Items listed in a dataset
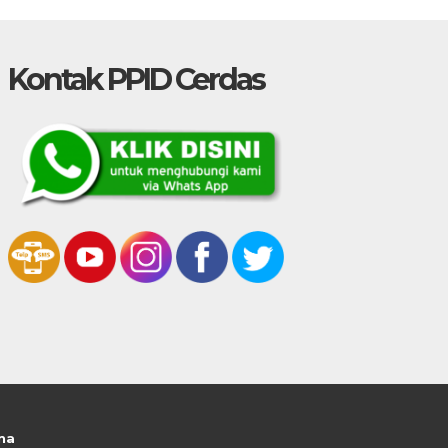
Kontak PPID Cerdas
na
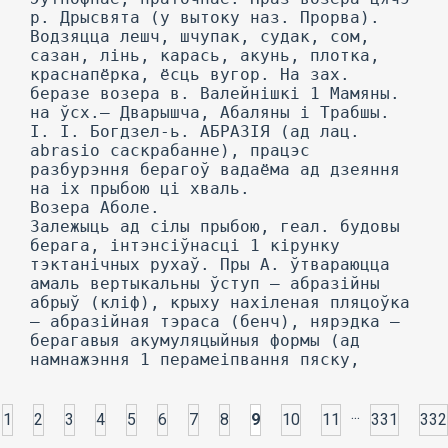
р. Дрысвята (у вытоку наз. Прорва).
Водзяцца лешч, шчупак, судак, сом,
сазан, лінь, карась, акунь, плотка,
краснапёрка, ёсць вугор. На зах.
беразе возера в. Валейнішкі 1 Мамяны.
на ўсх.— Дварышча, Абаляны і Трабшы.
I. I. Богдзел-ь. АБРАЗІЯ (ад лац.
abrasio саскрабанне), працэс
разбурэння берагоў вадаёма ад дзеяння
на іх прыбою ці хваль.
Возера Аболе.
Залежыць ад сілы прыбою, геал. будовы
берага, інтэнсіўнасці 1 кірунку
тэктанічных рухаў. Пры А. ўтвараюцца
амаль вертыкальны ўступ — абразійны
абрыў (кліф), крыху нахіленая пляцоўка
— абразійная тэраса (бенч), нярэдка —
берагавыя акумуляцыйныя формы (ад
намнажэння 1 перамеіпвання пяску,
...
1
2
3
4
5
6
7
8
9
10
11
331
332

Exercise instructions → Search the data for "прыбою". Copy every matching line.

Answer space →
на іх прыбою ці хваль.
Залежыць ад сілы прыбою, геал. будовы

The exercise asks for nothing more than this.